I have forgotten how to tell time. Days pass and I neither mourn their passage nor care where they go. Hours have become arbitrary and the only indication that the world continues to spin is the transition from light to darkness or the darkness to light. Beirut does this to you, Lebanon does this to you; so warm its welcome, so fervent its embrace that the past and future collapse into the present rendering any notion of past or future unnecessary.
This is not to say that the past and the future have no place here for reminders of near and distant pasts are found in partly excavated Roman forums and building riddled with bullet holes near collapse that have been abandoned since the war and the future springs forth in the building and rebuilding of a city that has stood for as many millennia as my feet has toes. And so to walk in the midst of this is to have no choice but to live only in the present; the space in which life happens, a life I had only wished to live until now.
Here is where jasmine so profusely permeates the air that you have to stop and beg for spring to stay forever if only just for this and the purple petals or the jacaranda brighten the very same streets that for fifteen years only knew war. This same sweet welcome is mirrored in the disposition of those who call this place home and also those who have no home to call their own and their kindness after kindness extends like the coast of the Mediterranean the length of this small country with only the biggest of hearts.

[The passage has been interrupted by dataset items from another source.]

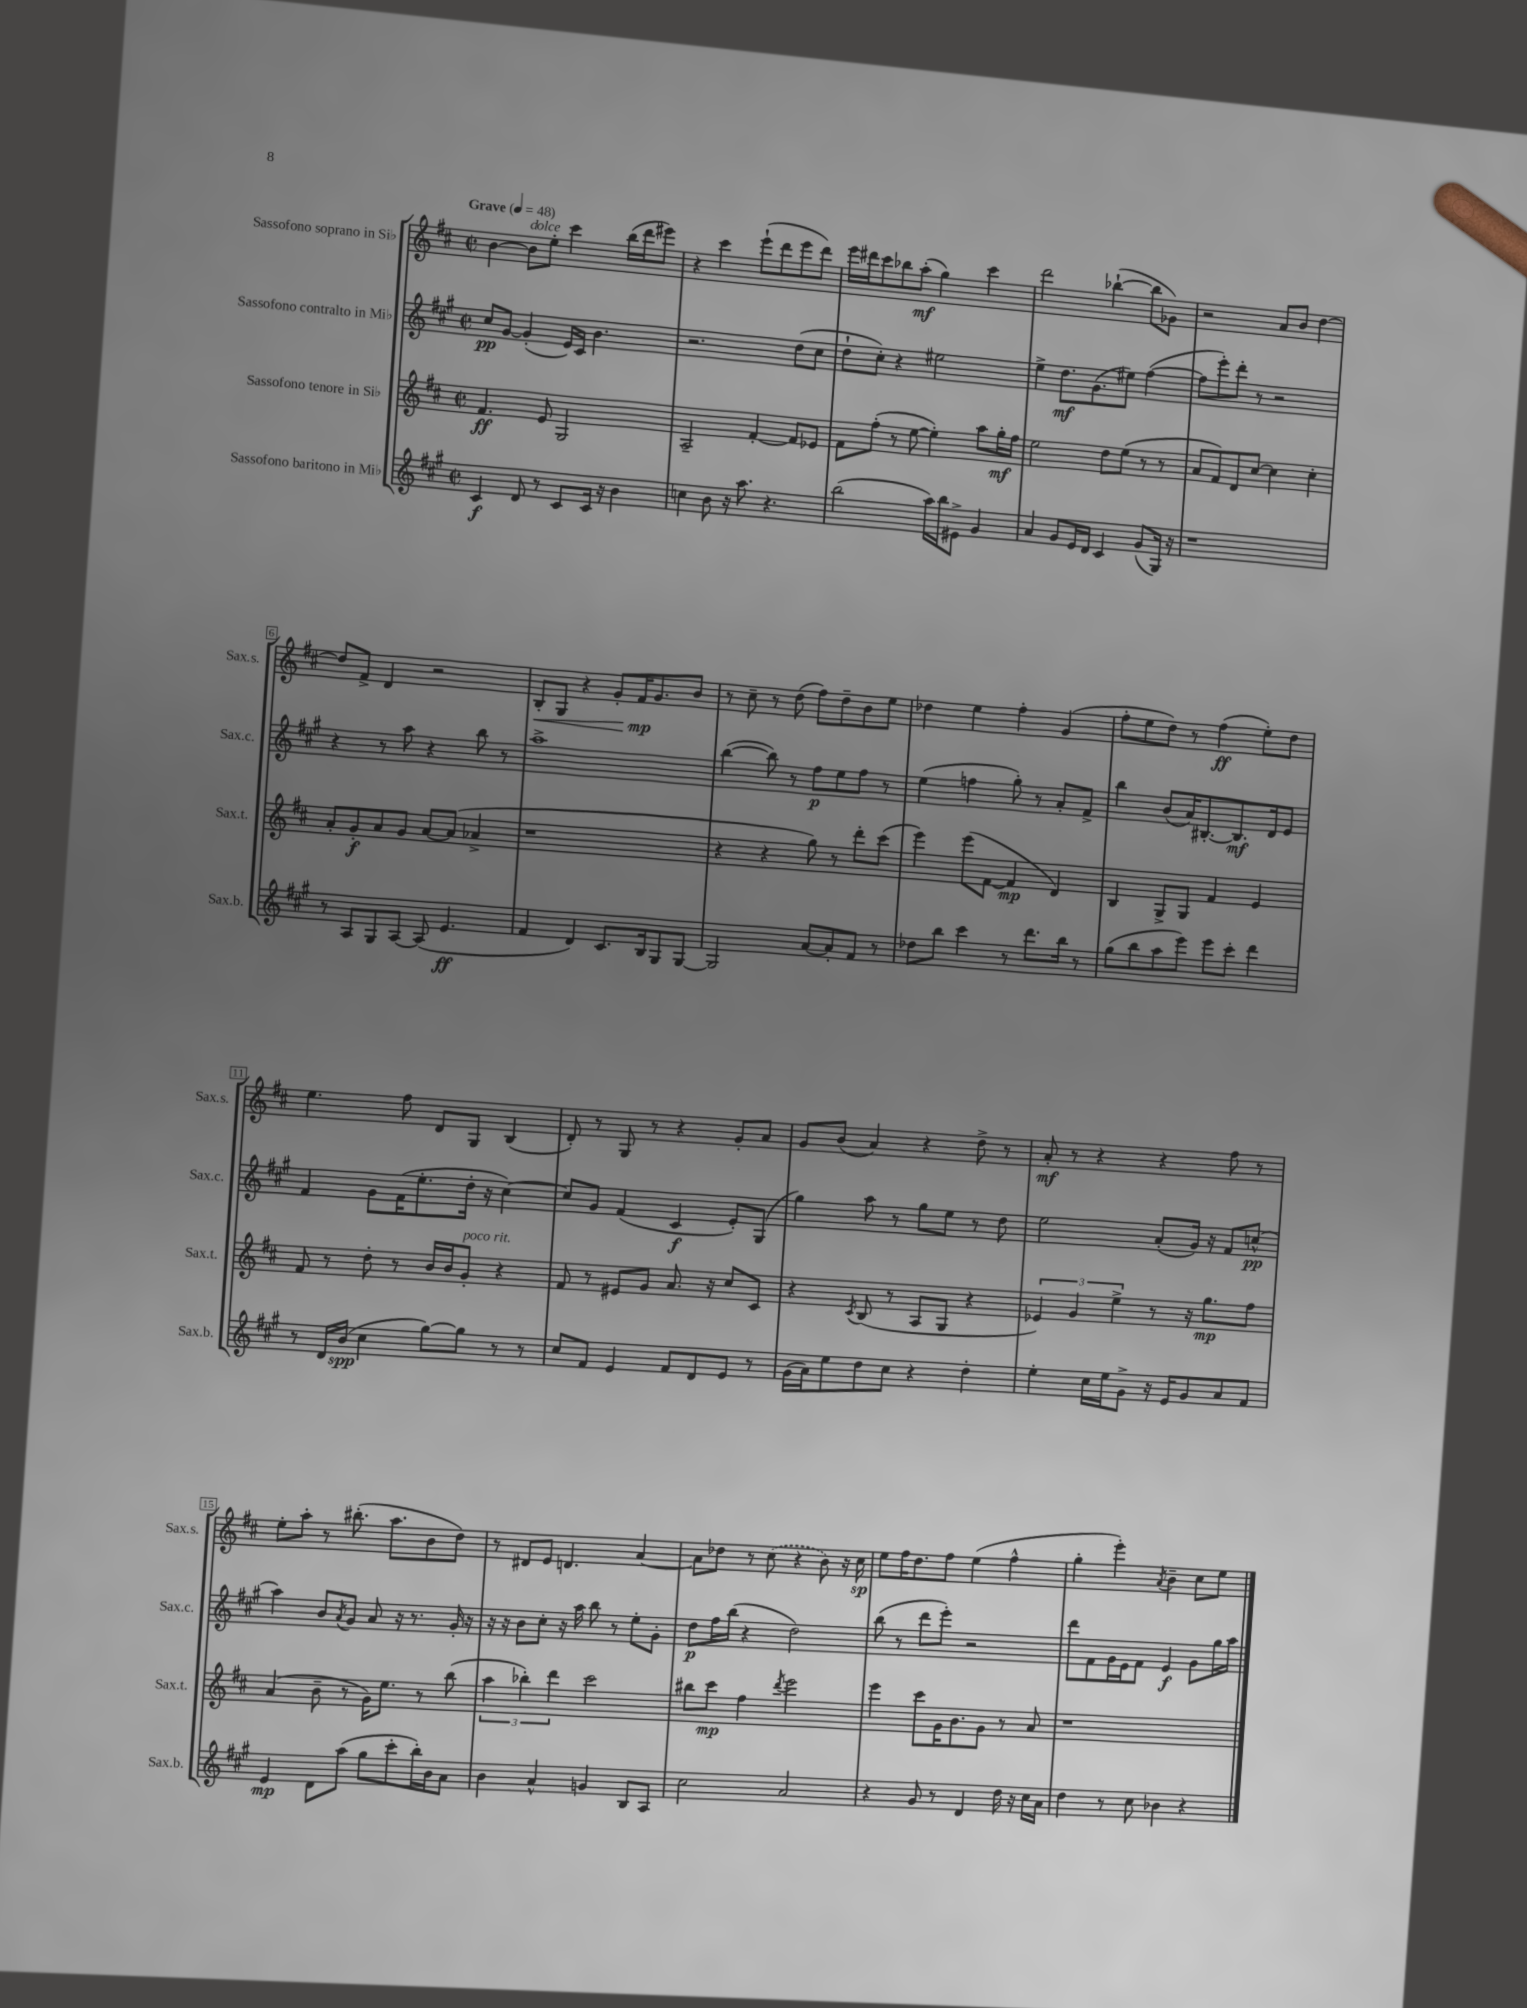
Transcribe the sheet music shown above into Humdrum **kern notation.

**kern	**kern	**kern	**kern
*staff4	*staff3	*staff2	*staff1
*clefG2	*clefG2	*clefG2	*clefG2
*k[f#c#g#]	*k[f#c#]	*k[f#c#g#]	*k[f#c#]
*M2/2	*M2/2	*M2/2	*M2/2
*met(c|)	*met(c|)	*met(c|)	*met(c|)
*MM48	*MM48	*MM48	*MM48
4c#	4.f#	8cc#	[4b
.	.	[8g#	.
8d	.	(4g#']	8b]
8r	8e	.	8ee'
8c#	2G	16e)	4ccc#
.	.	16c#	.
16c#	.	4.b	.
16r	.	.	.
4b	.	.	(16bb
.	.	.	16ddd
.	.	.	8eee#)
=	=	=	=
4cc	2A~	2.r	4r
8b	.	.	4ccc#
16r	.	.	.
8.aa	.	.	.
.	[4f#'	.	(8eee`
4.r	.	.	8ddd
.	8f#]	(8dd	8eee
.	8e-	8cc#	8ddd)
=	=	=	=
(2bb	8f#	8dd`	16eee
.	.	.	16ddd#
.	(8ff#'	8cc#')	8ccc#
.	8r	4r	8bb-
.	[8ee	.	(8aa'
16aa)	4ee'])	2ee#	4gg)
16bb	.	.	.
8e#^	.	.	.
4g#	8aa	.	4ccc#
.	16gg'	.	.
.	16ff#	.	.
=	=	=	=
4a	2ee	4ee^	2ddd
8g#	.	8.dd	.
16e	.	.	.
16d	.	(8.g#	.
4c#	8dd	.	([4bb-`
.	(8ee	8ee#)	.
(8g#	8r	([4ff#	8bb-]
16G#)	8r	.	8g-)
16r	.	.	.
=	=	=	=
1r	8a	8ff#]	2r
.	8f#)	8eee')	.
.	8d	8ddd'	.
.	[8cc#	8r	.
.	4cc#]	2r	8a
.	.	.	8b
.	4cc#'	.	[4dd
=	=	=	=
8r	8a'	4r	8dd]
8A	8g'	.	8f#^
8G#	8a	8r	4d
[8A	8g	8aa	.
(8A]	[8a	4r	2r
4.e	(8a]	.	.
.	4a-^	8bb	.
.	.	8r	.
=	=	=	=
4f#	1r	1aa^	8B'
.	.	.	8G
4d)	.	.	4r
8.c#	.	.	8g'
.	.	.	16f#
16B	.	.	8.g
8G#	.	.	.
[8G#	.	.	8b
=	=	=	=
2G#]	4r	([4bb	8r
.	.	.	8cc#~
.	4r	8bb])	8r
.	.	8r	(8dd
[8a	8gg)	8ff#	8ff#)
8a']	8r	8ee	8dd~
8f#	8ddd'	8ff#	8b
8r	(8ccc#	8r	8ee
=	=	=	=
8dd-	4eee)	(4ee	4dd-
8bb	.	.	.
4ccc#	(8eee	4ff	4ee
.	[8f#	.	.
8r	4f#]	8gg#')	4ff#'
8.ddd	.	8r	.
.	4d)	8a'	(4g
16bb	.	.	.
8r	.	8f#^	.
=	=	=	=
(8gg#	4B	4bb	8ff#'
8bb	.	.	8ee
8aa	8G^	(8b	8dd)
8eee)	8G	16a)	8r
.	.	[8.B#'	.
8eee	4f#	.	(4ff#
8ccc#'	.	8.B#]	.
4ddd	4e	.	8ee')
.	.	16d	.
.	.	8e	8dd
=	=	=	=
8r	8f#	4f#	4.ee
16d	8r	.	.
(16b	.	.	.
4cc#	8dd'	8g#	.
.	8r	(16f#	8ff#
.	.	8.ee'	.
[8gg#)	16b	.	8d
.	16b	.	.
8gg#]	8g'	16dd'	8G
.	.	16r	.
8r	4r	[4cc#)	(4B
8r	.	.	.
=	=	=	=
8cc#	8f#	8cc#]	8d')
8f#	8r	8g#	8r
4e	8e#	(4f#	8G
.	8g	.	8r
8f#	8.a	4c#	4r
8d	.	.	.
.	16r	.	.
8e	8cc#	8e')	8g'
8r	8c#	(8G#	8a
=	=	=	=
(16g#	4r	4gg#)	8g
16a)	.	.	.
8ee	.	.	(8b
.	8qc#	.	.
8dd	(8B	8aa	4a)
8cc#	8r	8r	.
4r	8A	8gg#	4r
.	8G	8ee	.
4dd'	4r	8r	8dd^
.	.	8dd	8r
=	=	=	=
4ee'	6e-)	2ee	8a'
.	.	.	8r
.	6g	.	.
16cc#	.	.	4r
16ee	.	.	.
.	6ee^	.	.
8g#^	.	.	.
16r	8r	(8a'	4r
16e	.	.	.
8g#	16r	16g#)	.
.	8.gg	16r	.
8a	.	8f#	8ff#
8f#	8ff#	(8cc^^	8r
=	=	=	=
4e	(4a	4aa)	8ee'
.	.	.	8aa'
8d	8b~	8b	8r
.	.	8qa	.
(8aa	8r	8g#	(8.bb#'
8gg#	16g)	8a	.
.	8.ee	.	8.aa
8ccc#'	.	16r	.
.	.	8.r	.
16bb')	8r	.	8b
16b	.	.	.
8a	(8bb	16g#'	8dd)
.	.	16r	.
=	=	=	=
4b	6aa	16r	8r
.	.	16r	.
.	.	8b	8d#
.	6bb-')	.	.
4a^^	.	8cc#'	8e
.	6ddd	.	.
.	.	16r	4.d
.	.	16aa	.
4g	2ccc#	8bb	.
.	.	8r	.
8B	.	8ee'	[4a
8A	.	8g#'	.
=	=	=	=
2cc#	8bb#	8dd	8a]
.	8ccc#	16ff#	8dd-
.	.	(16bb	.
.	4ff#	4r	8r
.	.	.	(8cc#
.	8qddd	.	.
2a	2eee	2dd)	4r
.	.	.	8b)
.	.	.	16r
.	.	.	16cc#
=	=	=	=
4r	4eee	(8bb	8ee
.	.	8r	16ff#
.	.	.	8.dd
8g#	8ccc#	8ddd	.
8r	16g	8eee')	8ff#
.	8.b	.	.
4d	.	2r	(4ee
.	8g	.	.
16dd	8r	.	4ff#^^
16r	.	.	.
16cc#	8a	.	.
16a	.	.	.
=	=	=	=
4dd	1r	8ddd	4gg'
.	.	8f#	.
8r	.	16g#	4eee')
.	.	16e	.
8cc#	.	8f#	.
.	.	.	8qa
4b-	.	4e	4b~
4r	.	8g#	8cc#
.	.	16gg#	8ee
.	.	16aa	.
==	==	==	==
*-	*-	*-	*-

But I will not remain ignorant and paint a picture of Lebanon filled with only sunshine and rainbows. Like all nations it is host to a myriad of problems that is only exacerbated by the war in Syria and the continued conflict with the state to the south, but it is its resilience in the face of all of this, its adamant refusal to be hindered by its history and its inability to hold the future in certainty that makes it so easy to fall in love with Lebanon and in love I will stay and Lebanon will be the standard to which I will hold all other countries on this pilgrimage for it is in Lebanon that I have learned not to live in the shadow of the past or in fear of the future, but to stay present, always present, because that is where the beauty is.